Alt. 1. 120 credits including Genomics and Bioinformatics, Probability and Statistics, and Programming Techniques II.

Alt. 2. 120 credits including Introduction to Bioinformatics, Introduction to Programming, Scientific Computing and Statistics, and Programming in Python.

Alt. 3. 120 credits including 30 credits mathematics and 30 credits computer science. Introduction to Bioinformatics, and Script Programming. Proficiency in English equivalent to the Swedish upper secondary course English 6.

Learning outcomes

The course aims to provide a good understanding how logic-based methods can be applied in the construction of knowledge-based systems within Life Sciences. The flood of large and very large data sets such as gene expressions, molecular interactions and taxonomies requires efficient handling.
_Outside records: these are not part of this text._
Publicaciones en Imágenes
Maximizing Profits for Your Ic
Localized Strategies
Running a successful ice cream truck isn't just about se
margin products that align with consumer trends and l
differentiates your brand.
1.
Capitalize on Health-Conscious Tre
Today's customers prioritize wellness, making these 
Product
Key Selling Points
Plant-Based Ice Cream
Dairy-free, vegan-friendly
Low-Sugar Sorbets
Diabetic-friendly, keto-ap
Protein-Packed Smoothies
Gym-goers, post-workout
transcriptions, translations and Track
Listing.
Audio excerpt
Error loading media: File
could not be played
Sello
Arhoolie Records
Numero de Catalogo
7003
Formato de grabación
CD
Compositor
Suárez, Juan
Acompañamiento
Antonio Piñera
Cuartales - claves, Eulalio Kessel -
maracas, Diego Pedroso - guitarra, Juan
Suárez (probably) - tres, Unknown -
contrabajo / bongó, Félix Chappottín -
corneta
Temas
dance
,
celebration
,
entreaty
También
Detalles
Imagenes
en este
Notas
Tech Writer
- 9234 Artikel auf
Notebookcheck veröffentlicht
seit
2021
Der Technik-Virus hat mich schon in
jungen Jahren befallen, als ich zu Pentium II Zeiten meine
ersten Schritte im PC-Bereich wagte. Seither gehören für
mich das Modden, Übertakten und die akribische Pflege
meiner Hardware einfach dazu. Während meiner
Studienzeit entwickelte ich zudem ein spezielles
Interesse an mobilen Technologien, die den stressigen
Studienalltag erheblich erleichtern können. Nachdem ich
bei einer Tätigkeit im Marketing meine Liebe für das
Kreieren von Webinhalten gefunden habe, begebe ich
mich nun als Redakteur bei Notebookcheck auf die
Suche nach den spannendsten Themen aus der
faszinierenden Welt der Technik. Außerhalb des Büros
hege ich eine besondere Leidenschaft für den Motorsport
Specifically, the course leads to an advanced understanding of how learning methods can be applied to solve several bioinformatics problems.

On completion of the course, the student should be able to

use and describe definitions and mathematical notation for information and decision systems, rough sets and rule systems
use other methods for machine learning such as clustering, decision trees, and relate them to rough sets
apply knowledge of rule-based systems and Monte Carlo-based selection methods to formulate and solve classification problems in Life Sciences

Content

Introduction to Boolean functions. Transformation and simplification of Boolean expressions. Information, decision systems and rough sets. Features and their synthesis and selection. Training and validation of models. Statistical properties of models. Examples of applications inLifeSciences include: classification of expressions , prediction of gene functions from time profiles and genomic databases, modelling of transcriptional mechanisms, ligand receptor bindings, drug resistance, prediction of protein function from structure and modelling with clinical and genomic data. Lectures are interspaced with computer labs using real and synthetic data. Ontologies. Machine learning: clustering, rough sets, decision trees, Monte Carlo-based selection, statistical model validity and significance.

Instruction

Lectures, computer exercises, project and problem solving exercises.

Assessment

Written closed-book exam at the end of the course (3 credits). Written and computer exercises (1 credit).Project (1 credit).

If there are special reasons for doing so, an examiner may make an exception from the method of assessment indicated and allow a student to be assessed by another method. An example of special reasons might be a certificate regarding special pedagogical support from the disability coordinator of the university.